There is a lot to discover about Leeds. Once considered a city in decline, Leeds is now a cosmopolitan urban centre, bursting with culture and commerce and is ranked as a gamma world city. With a population of 751,500 it is Yorkshire’s largest city and it is a commercial, financial and cultural centre, boasting the country’s fourth largest urban economy.
In short, Leeds is a fantastic place to live, work and invest in. It’s busy, yet relaxed. It’s booming, yet retains its charm. Its people are friendly, yet ambitious.
Yorkshire's largest city and it is a commercial, financial and cultural centre
As a retail centre Leeds is hard to beat, with salaries in Leeds 4% higher than in the surrounding Yorkshire and Humber area. The Trinity Shopping Centre opened in March 2013, and provides a throbbing hub for the City Centre, day and night, with its huge range of shops, bars, restaurants and cinemas. The development attracts 5.5 million visitors annually, and brings £1.93 billion to the local economy. It lifted Leeds from second to fourth in the CACI rankings, and created over 3,000 jobs. By day it’s a metropolis of eating, shopping and leisure. By night, the hard-working City dwellers take to its roof to drink cocktails wrapped in cosy blankets in the stunning Angelica Bar, enjoying its panoramic view of the City.

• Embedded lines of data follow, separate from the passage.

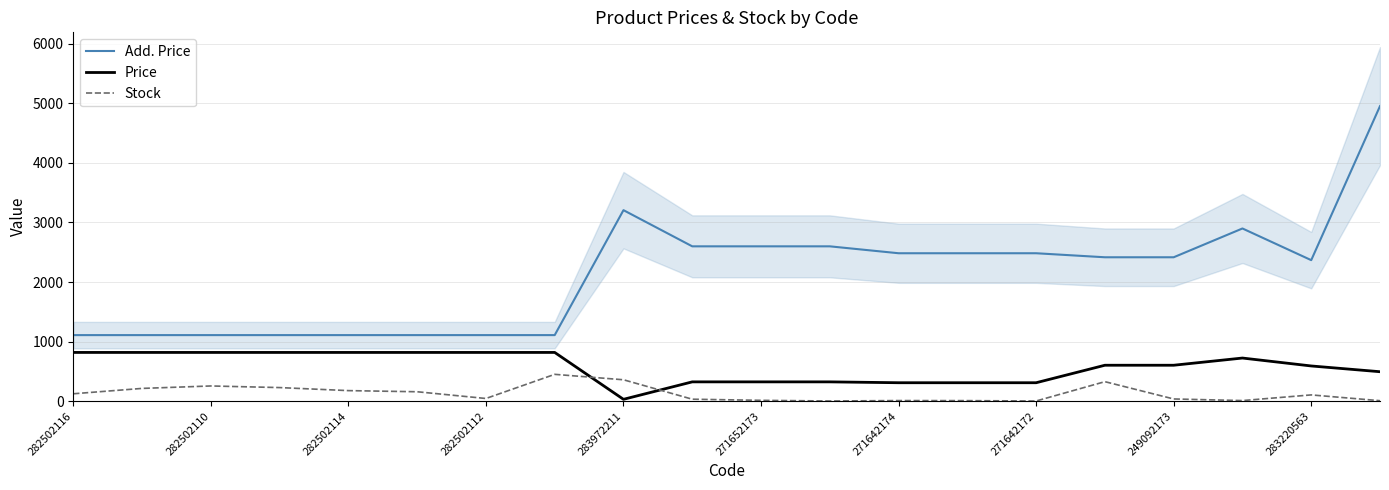

What is the lowest value of the Add. Price series?

1109.2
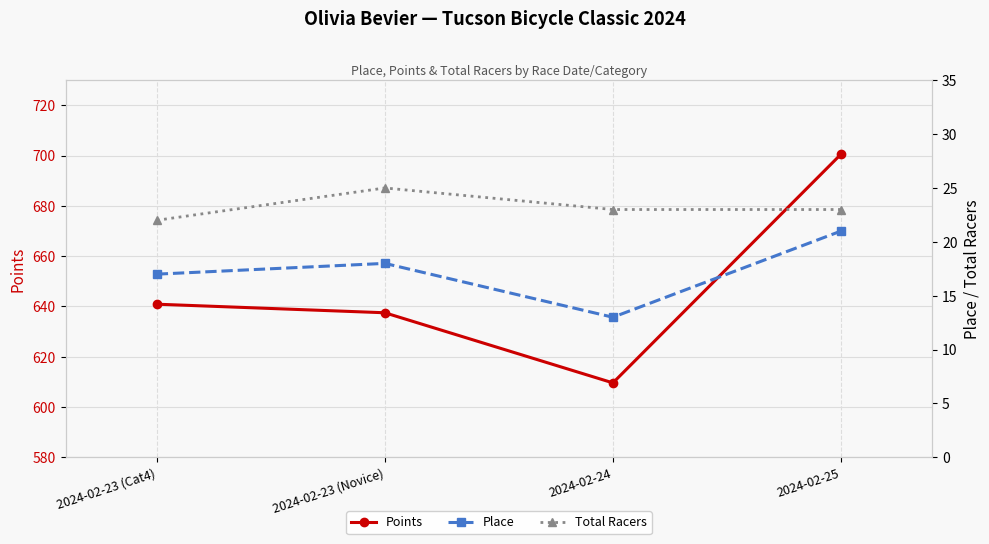

How many values in the Total Racers series exceed 23?

1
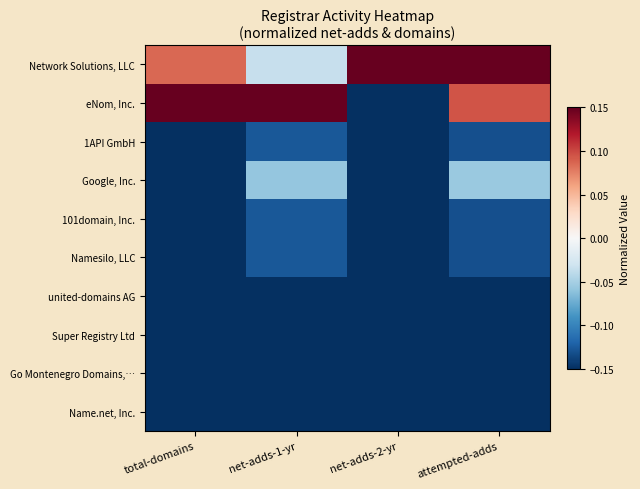

What is the total value across all series at net-adds-2-yr?

-1.2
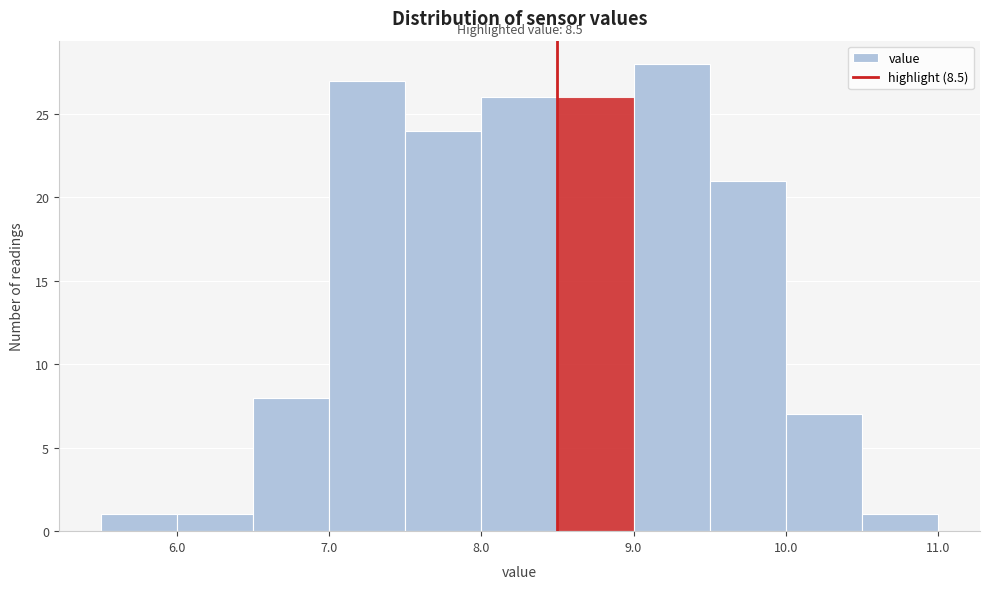

Over which range of the x-axis is the bar tallest?

9.0 to 9.5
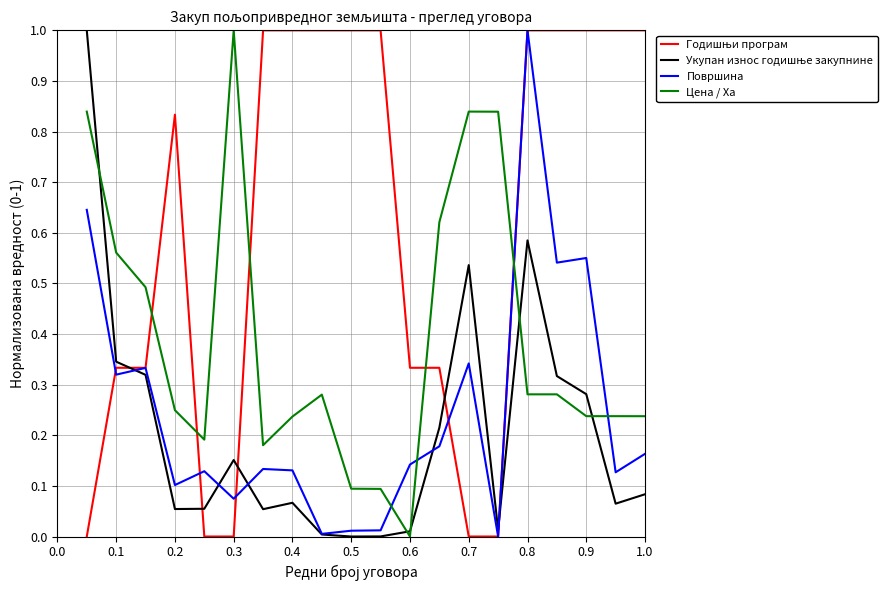

Which series ends up on top after the final intersection of Површина and Цена / Ха?

Цена / Ха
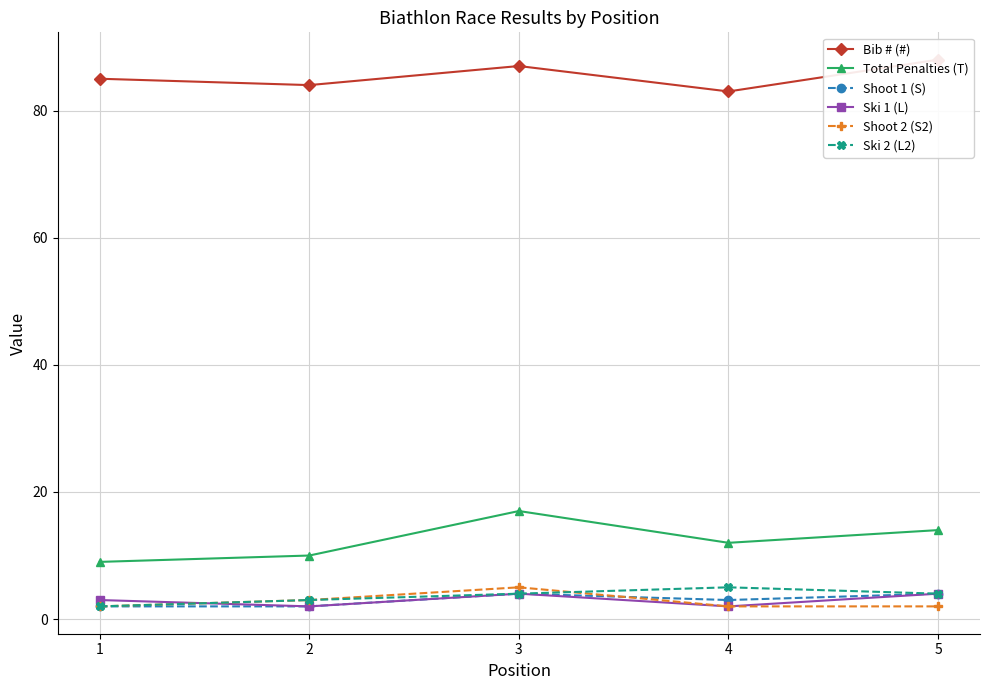

The value of Shoot 1 (S) at 1 is 2. True or false?

True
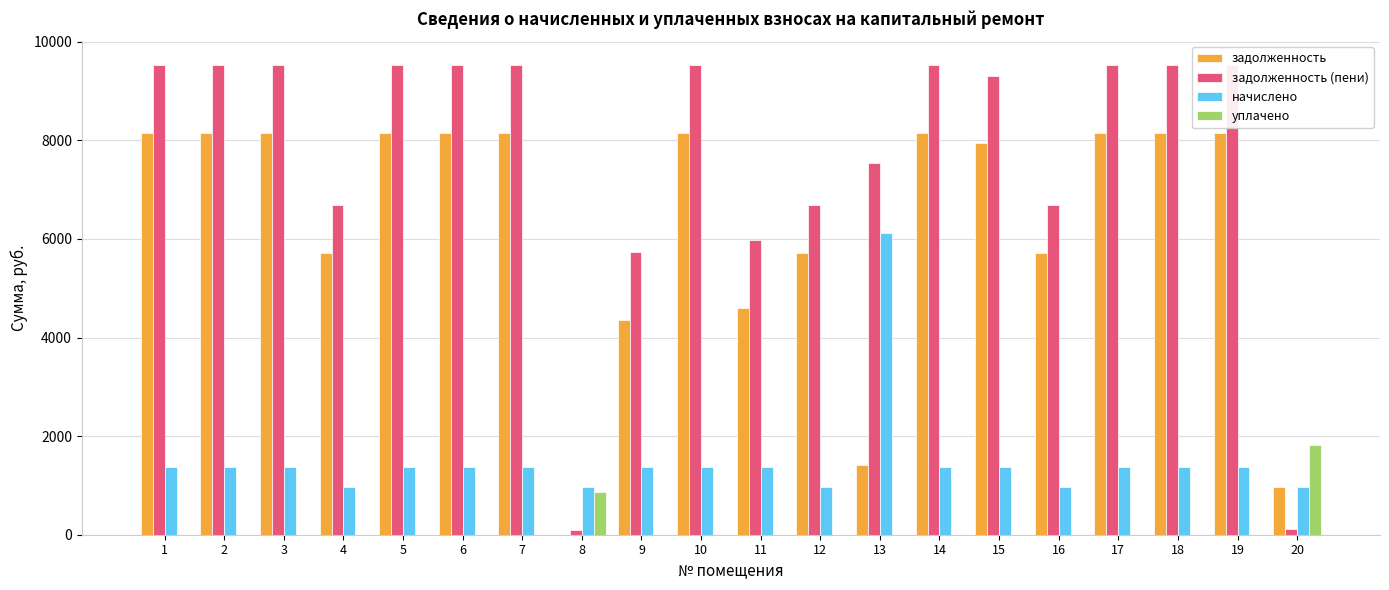

What is the difference between the highest and lowest values at 10?

9537.0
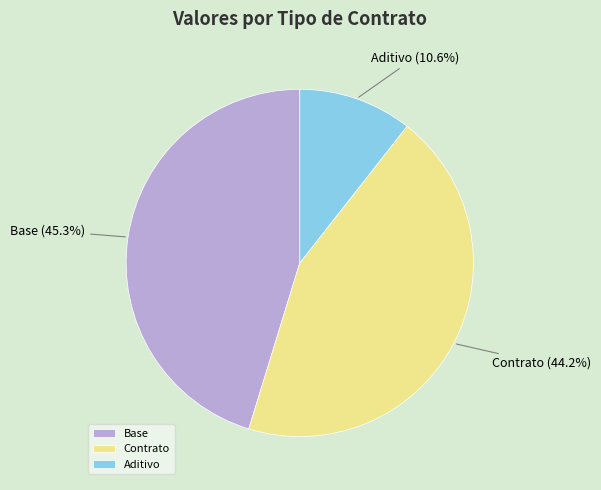

Which category has the biggest portion of the pie?

Base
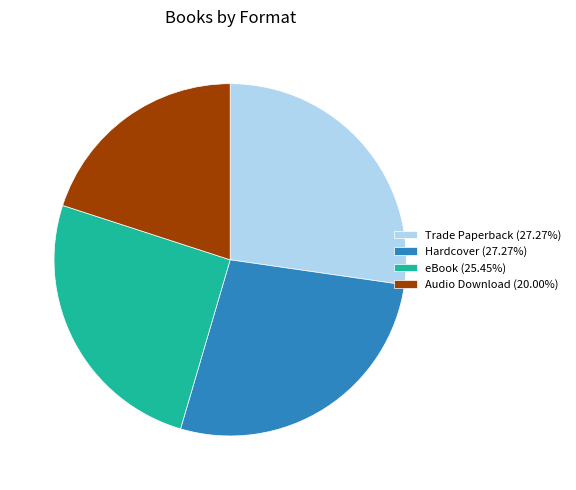

Does Audio Download (20.00%) represent more than half of the total?

No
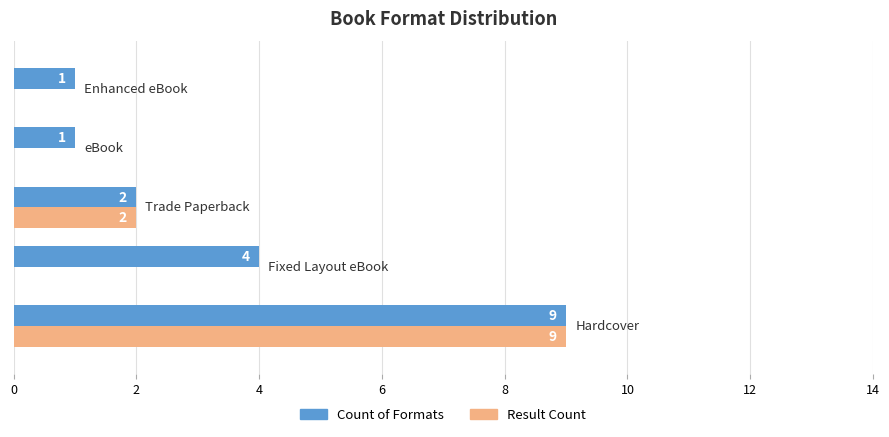

What is the highest value of the Count of Formats series?

9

As a commercial location, it’s an ideal base for a variety of retail business types or as a place to create a regional branch. Development is swift and on going with plans to continue the growth and the transformation of the city.
The two prestigious universities in the city create a steady flow of graduates, many of who fall in love with Leeds’ charms during their courses and stay in the City, adding to the highly-educated labour pool of 1.9 million with the majority educated to NVQ2 and above.
The stunning green spaces of rural Yorkshire are on the doorstep and bus and train services from local rural locations are frequent and reliable, enabling people to choose between city living and life in the countryside. With the average cost of a house at £147,500, Leeds is one of the more affordable of the UK’s major cities. It is a very exciting university town with a very diverse food culture with independent eateries offering a wide variety of international cuisines alongside traditional foods. Pubs are plentiful and are more likely to serve charcuterie to accompany real ale.
Leeds Bradford airport is just 8 miles from the City Centre. Leeds railway station at New Station Street is one of the busiest and largest in the UK outside of central London.
Served well by the A1, A58, A61, A62, A63, A64 and A65 roads and the M1 and M62 motorways.
Good local service to all parts of West Yorkshire and well connected nationally, with Manchester one hour away and London two and half hours away.
A frequent bus service runs on a circular route in the centre of Leeds. Leeds bus station on Dyer Street runs national and local services.
Leeds Bradford airport serves 33 international and 5 domestic destinations.